Im Rahmen eines Stadtrundgangs entdecken Touristen viele Stationen, an denen Beethoven musikalisch wirkte und seine Spuren hinterlassen hat. Während einer Führung durch die Bundeskunsthalle lernen sie die wichtigsten Lebensstationen Beethovens und seine musikalischen Schlüsselwerke kennen. Zu den Höhepunkten dieser Reiseprogramme gehören die abendlichen Konzerte mit namhaften Dirigenten und Solisten. So spielt beispielsweise im Opernhaus das London Symphony Orchestra unter der Leitung von Sir Simon Rattle und mit der Violinistin Lisa Batsashvili die Sinfonie Nr. 7 A-Dur op. 92. An einem anderen Abend ist dort unter der Leitung von Teodor Currentzis „Die Neunte“ mit dem Schlusschor über Schillers Ode „An die Freude“ zu hören. Und im World Conference Center genießt das Publikum Beethovens Violinkonzert D-Dur op. 61 mit Anne-Sophie Mutter.
    

Neue Inszenierungen in historischem Ambiente

„Dresden und Wien stehen auf der Beliebtheitsskala der Bustouristen ohnehin schon ganz weit oben“, beobachtet Hermann Meyering. „Im Beethovenjahr bieten diese Städte den Freunden klassischer Musik zusätzliche Anreize für einen Besuch“, stellt der Vorsitzende der Gütegemeinschaft Buskomfort (gbk) fest. „Etwa, wenn in der Dresdner Philharmonie die 4. Sinfonie von Beethoven erklingt.“

Beethoven gilt als Vollender der Wiener Klassik. Weshalb die österreichische Hauptstadt seinen 250. Geburtstag mit einer Ausstellung im Kunsthistorischen Museum zelebriert. Meisterwerke der Bildenden Kunst gehen dabei Verbindungen mit Musik und Stille ein. Die musikhistorisch geschulten Reiseleiter führen ihre Gruppen auch ins Palais Lobkowitz, wo Beethovens Eroica erstmals im privaten Kreis aufgeführt wurde. Im Theater an der Wien, wo sein Fidelio Premiere feierte, erlebt das Publikum Beethovens einzige Oper in der neuen Inszenierung von Christoph Waltz. In der Staatsoper erklingt seine Kammermusik und im Konzerthaus lässt „Die Fünfte“ unter der Leitung von Theodor Currentzis die Glückshormone strömen.

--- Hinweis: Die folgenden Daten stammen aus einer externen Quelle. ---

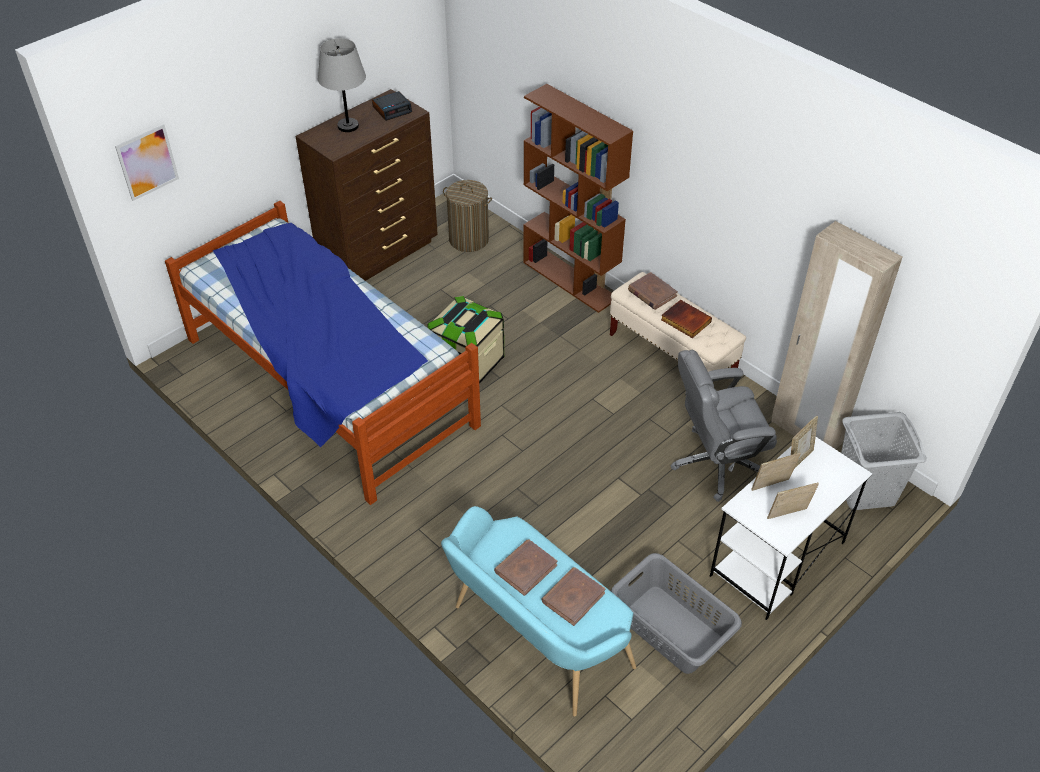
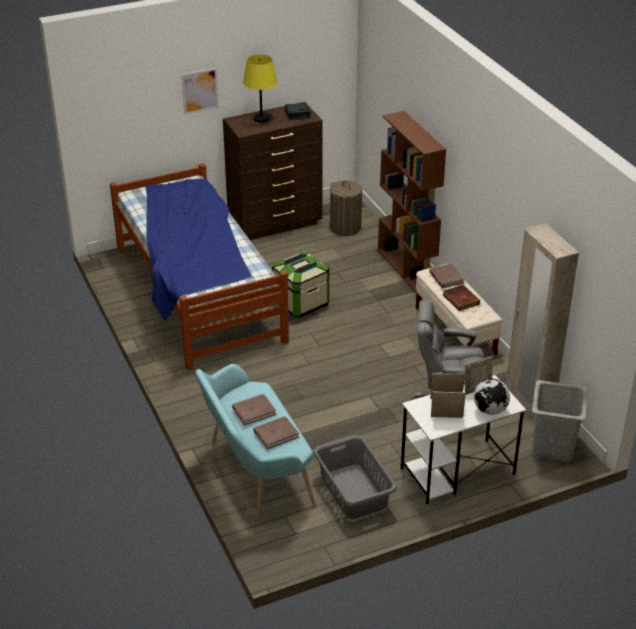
camera: 20 degrees right, 10 degrees down
(147, 162) = (110, 110): picture -> picture (200, 91)
(348, 126) = (261, 119): grey table lamp -> yellow table lamp
(832, 487) = (490, 410): none -> globe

Der Bus als rollender Konzertsaal

„Mit ihren Angeboten im Beethovenjahr reagiert die Bustouristik auf die Bedürfnisse eines anspruchsvollen Publikums, das Kunst auf hohem Niveau genießen möchte“, betont Hermann Meyering. Im klassifizierten Qualitätsbus wird die Klassikreise zum stressfreien Erlebnis. In Bistrobussen mit Bordküche bekommen die Gäste einen aromatischen Cappuccino oder ein Drei-Gänge-Menü serviert. Dabei lehnen sie sich in gepolsterten Ledersitzen entspannt zurück und träumen von einem Mann mit grauen Locken, der mit konzentriertem Blick seine Noten zu Papier bringt und dabei Musikgeschichte schreibt. Und manchmal summen sie leise vor sich hin: Dadada-daaa!
     

Fakten: Der Reisebus ist Klimaschützer Nr. 1
    

Wer mit dem Reisebus in den Urlaub fährt, schützt das Klima und schont Ressourcen. Denn der Reisebus ist mit Treibhausgasemissionen von 31 Gramm pro Personenkilometer nicht nur das emissionsärmste Reiseverkehrsmittel, sondern verbraucht mit 1,4 Litern je Reisender auf 100 Kilometern auch am wenigsten Treibstoff.